Oh my, passion-exciting Vanilla! I have vanilla ice cream in my freezer, and I had no idea of the evil I was hosting. I’ll enjoy it all the more for that. You can read much more about the history of Ice Cream Saloons at Atlas Obscura.

Comments

  1. ridana says

    Ice cream and oysters? That’s mentioned so many times I have to wonder if the ladies were pearl diving in these “trysting ground(s) for all sorts of lovers…” Sorry, got carried away by the vanilla.

  2. kestrel says

    When my family moved to Utah way back when, it was one of the things my parents remarked on: all the ice cream parlors. Bars were hard to come by but there was seemingly an ice cream parlor everywhere you looked. The idea that in the 1800s ice cream parlors became scandalous places of dalliance is therefore really hilarious to me. If only the Mormons knew! They would shut down those filthy dens of iniquity immediately!

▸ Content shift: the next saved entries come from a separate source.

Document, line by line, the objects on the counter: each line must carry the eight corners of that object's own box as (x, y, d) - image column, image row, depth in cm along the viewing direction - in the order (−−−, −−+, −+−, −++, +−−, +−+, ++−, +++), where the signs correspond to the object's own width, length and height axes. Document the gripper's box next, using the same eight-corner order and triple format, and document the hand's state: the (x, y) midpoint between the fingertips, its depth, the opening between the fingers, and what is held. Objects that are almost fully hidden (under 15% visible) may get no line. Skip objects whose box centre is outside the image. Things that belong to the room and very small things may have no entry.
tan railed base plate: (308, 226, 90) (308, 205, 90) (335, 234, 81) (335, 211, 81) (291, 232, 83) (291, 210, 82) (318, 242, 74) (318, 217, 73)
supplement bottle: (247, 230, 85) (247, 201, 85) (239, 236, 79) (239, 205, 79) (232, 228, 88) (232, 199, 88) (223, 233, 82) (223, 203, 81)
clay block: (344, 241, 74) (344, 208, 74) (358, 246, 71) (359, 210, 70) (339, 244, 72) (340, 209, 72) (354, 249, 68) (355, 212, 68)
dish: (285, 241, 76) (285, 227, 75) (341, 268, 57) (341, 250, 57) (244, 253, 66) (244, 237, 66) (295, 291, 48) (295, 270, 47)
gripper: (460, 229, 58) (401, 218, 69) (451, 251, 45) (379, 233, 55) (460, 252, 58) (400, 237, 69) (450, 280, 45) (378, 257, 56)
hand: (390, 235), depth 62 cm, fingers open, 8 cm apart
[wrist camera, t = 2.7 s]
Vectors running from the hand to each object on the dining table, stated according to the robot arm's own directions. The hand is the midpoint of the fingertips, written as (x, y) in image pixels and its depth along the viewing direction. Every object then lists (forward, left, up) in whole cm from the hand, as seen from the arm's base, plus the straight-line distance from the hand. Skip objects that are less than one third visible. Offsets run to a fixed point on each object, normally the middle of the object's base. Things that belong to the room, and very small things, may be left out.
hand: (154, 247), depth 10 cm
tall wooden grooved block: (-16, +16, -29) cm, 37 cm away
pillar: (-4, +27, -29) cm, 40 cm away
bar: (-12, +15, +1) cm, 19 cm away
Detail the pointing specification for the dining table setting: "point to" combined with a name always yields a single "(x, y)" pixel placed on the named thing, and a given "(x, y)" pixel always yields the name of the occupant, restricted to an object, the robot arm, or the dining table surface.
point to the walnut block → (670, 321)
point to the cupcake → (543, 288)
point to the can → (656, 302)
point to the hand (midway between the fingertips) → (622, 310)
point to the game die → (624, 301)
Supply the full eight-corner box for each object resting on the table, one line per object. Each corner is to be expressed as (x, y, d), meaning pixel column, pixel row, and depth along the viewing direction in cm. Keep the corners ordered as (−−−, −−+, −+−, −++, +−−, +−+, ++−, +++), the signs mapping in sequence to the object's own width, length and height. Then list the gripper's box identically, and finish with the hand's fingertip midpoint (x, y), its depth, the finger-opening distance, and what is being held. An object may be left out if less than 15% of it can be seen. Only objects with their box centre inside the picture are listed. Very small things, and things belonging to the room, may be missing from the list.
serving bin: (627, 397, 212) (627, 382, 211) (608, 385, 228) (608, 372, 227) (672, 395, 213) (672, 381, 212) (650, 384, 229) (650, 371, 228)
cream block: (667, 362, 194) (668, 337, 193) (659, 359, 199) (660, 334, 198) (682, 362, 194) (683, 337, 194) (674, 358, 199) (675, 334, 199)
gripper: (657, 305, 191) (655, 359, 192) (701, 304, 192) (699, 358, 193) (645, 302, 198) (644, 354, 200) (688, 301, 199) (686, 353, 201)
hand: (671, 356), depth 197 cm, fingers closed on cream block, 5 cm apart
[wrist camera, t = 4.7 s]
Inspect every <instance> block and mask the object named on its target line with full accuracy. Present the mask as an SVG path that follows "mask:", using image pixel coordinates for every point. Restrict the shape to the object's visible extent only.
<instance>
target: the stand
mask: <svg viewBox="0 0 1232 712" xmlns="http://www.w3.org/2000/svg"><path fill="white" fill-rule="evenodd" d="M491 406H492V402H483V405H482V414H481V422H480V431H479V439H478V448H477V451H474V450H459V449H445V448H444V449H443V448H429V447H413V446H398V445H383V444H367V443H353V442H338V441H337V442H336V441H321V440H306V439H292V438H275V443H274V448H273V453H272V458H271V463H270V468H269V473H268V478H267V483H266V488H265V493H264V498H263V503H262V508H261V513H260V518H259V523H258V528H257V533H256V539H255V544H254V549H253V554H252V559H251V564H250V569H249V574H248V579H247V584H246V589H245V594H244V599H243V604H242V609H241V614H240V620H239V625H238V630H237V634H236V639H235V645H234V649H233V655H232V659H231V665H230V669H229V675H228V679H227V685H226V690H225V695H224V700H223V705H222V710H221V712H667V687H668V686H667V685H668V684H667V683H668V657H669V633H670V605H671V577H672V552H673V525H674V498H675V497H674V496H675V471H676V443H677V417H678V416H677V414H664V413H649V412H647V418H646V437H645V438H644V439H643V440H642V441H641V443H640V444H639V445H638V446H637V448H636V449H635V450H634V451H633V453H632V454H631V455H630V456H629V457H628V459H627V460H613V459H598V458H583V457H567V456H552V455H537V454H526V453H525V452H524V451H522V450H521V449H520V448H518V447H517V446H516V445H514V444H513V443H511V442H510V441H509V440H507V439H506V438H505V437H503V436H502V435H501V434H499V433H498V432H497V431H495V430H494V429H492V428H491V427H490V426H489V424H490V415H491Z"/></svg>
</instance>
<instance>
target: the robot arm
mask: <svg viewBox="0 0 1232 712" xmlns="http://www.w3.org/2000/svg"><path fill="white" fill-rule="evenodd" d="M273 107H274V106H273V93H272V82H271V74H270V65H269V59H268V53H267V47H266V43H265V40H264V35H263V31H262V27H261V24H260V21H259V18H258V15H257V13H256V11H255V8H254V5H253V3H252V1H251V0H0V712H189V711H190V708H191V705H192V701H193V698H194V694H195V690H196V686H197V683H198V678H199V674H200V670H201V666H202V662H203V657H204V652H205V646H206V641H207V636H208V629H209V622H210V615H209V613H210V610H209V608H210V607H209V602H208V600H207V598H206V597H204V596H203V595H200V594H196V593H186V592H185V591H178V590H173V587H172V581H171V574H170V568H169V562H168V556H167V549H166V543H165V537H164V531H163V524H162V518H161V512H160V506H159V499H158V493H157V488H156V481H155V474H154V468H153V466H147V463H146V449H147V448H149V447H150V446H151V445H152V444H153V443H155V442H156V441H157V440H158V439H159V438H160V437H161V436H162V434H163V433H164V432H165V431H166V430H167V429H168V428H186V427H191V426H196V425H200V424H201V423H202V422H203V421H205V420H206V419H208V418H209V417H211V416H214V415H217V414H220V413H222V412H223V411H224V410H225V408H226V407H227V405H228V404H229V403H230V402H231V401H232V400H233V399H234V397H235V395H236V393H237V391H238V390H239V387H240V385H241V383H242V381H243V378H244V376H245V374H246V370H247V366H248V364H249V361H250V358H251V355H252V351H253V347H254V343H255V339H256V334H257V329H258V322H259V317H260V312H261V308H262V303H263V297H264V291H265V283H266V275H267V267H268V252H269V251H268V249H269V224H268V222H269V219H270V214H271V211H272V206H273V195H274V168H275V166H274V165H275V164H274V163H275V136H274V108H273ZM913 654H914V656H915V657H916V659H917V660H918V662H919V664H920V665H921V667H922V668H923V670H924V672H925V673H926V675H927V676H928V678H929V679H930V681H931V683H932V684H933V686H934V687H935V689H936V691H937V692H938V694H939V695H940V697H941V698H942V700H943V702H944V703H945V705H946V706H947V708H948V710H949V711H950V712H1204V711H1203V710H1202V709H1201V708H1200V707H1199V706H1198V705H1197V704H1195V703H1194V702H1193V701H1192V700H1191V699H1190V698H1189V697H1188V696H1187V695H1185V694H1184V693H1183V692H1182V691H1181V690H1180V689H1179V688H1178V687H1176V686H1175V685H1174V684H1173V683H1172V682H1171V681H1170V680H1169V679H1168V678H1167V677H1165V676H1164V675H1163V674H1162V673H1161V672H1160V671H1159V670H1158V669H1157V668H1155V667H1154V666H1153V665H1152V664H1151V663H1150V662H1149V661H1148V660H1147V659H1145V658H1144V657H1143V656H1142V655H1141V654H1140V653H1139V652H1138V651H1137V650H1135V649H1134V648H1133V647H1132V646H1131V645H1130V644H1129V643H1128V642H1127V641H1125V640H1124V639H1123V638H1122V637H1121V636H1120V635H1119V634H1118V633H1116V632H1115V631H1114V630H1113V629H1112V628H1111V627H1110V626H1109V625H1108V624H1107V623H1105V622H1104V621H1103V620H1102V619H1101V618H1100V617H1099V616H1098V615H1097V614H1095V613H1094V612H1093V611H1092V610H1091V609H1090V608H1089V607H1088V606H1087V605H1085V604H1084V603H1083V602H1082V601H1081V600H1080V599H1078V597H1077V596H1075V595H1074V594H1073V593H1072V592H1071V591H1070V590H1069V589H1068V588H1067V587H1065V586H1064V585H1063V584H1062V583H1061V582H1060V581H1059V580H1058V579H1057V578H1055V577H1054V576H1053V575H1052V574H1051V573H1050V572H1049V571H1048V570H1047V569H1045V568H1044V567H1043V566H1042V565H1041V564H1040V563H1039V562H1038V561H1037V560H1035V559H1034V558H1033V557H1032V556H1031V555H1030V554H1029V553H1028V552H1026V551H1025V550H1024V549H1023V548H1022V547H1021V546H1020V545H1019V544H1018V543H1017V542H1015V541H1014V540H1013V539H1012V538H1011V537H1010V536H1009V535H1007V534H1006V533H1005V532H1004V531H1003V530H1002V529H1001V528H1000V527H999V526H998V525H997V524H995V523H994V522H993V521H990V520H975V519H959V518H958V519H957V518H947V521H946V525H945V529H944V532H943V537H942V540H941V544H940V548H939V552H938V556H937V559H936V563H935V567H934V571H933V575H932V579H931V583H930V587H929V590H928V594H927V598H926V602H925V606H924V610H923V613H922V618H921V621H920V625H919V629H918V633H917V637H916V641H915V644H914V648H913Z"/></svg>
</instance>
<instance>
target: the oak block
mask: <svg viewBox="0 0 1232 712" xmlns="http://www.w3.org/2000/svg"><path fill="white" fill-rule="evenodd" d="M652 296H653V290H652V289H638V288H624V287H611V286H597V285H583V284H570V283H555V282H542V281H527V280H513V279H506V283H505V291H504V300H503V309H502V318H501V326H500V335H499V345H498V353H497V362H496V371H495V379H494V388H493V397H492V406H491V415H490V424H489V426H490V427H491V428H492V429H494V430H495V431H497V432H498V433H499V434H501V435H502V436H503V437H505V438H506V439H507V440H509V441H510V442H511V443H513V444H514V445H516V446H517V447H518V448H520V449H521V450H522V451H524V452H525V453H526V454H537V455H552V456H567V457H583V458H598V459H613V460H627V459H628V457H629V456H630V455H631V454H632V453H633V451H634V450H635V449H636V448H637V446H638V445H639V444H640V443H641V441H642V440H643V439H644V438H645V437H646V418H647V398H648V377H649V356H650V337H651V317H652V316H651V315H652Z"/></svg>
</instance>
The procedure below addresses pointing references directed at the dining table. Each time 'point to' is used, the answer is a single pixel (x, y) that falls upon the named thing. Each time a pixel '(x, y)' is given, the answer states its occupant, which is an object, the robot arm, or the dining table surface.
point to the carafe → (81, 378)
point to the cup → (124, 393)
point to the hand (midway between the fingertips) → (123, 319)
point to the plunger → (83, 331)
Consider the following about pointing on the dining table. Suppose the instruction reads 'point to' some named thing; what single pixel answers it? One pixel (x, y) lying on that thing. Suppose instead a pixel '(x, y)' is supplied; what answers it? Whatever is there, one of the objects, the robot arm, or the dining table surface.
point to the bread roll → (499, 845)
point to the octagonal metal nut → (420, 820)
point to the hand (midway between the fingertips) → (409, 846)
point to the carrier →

    Also, vanilla is a gate-way drug?! That’s even funnier. Especially if a Mormon ever said it.

  3. rq says

    And they say vanilla is borin. Pfft. Though I have to say my favourite by far is plain old plombīrs, basically no-flavour (= cream!!!) ice cream. Like eating frozen whipped cream (kind of like the ice cream part of ice cream sandwiches but better, and not at all like Cool Whip). It is Teh Best.
    After that, I like cheesecake flavours, and maple-walnut, and black cherry. What a harlot am I! Does enjoying it from a cone as opposed to in a bowl make me especially lascivious? The curious mind would like to know exactly how promiscuously I should be thinking next time I’m enjoying my dessert.

  4. says

    During a trip to Taylor’s, one writer observed “a middle-aged man and woman in deep and earnest conversation. They are evidently man and wife—though not each others!”

    I don’t see any indication of how this writer could know that.

    Anyway, we had some guests from California a few years ago, and they were surprised to hear about maple walnut ice cream. I thought they had everything in California.

  5. anat says

    ridana, my mind went to Terry Pratchett’s Nanny Ogg, who says that the Carrot and Oyster Pie is a good, all-around aphrodisiac.

    “Carrot’s so’s you can see in the dark, and oysters so’s you have something to look at.”

  6. jazzlet says

    In the UK tea rooms provided the place respectable women could eat and meet each other. I’m not aware of them ever becoming places of rendezvous with men!

  7. johnson catman says

    57-page menu!!!!!!!!!! You would need an hour just to peruse that, and then have to make a choice. Leisurely lunch or dinner for sure. I don’t know if the link you provided shows the menu as it is behind a pay-wall, but maybe it was one item per page.

  8. Ice Swimmer says

    57-page menu? I think it’s entirely possible that no restaurant in Finland has ever had a 57-page menu.

    Here they didn’t let unchaperoned women into dance/night club style bars/restaurants until 1970s. This was allegedly to keep the reputation of the restaurant “clean” (no prostitutes), maybe in fear that an establishment with a bad reputation might get its alcohol permits revoked or downgraded. I don’t know how it was with regular dining places or cafés, apart from the info that women could dine unchaperoned in 1960s.

    I eat vanilla or strawberry ice cream (made of oats and vegetable fats, not milk) at home and rum-and-raisin/rum croquant or licorice ice cream away from home. I do add raspberry jam to vanilla ice cream at home.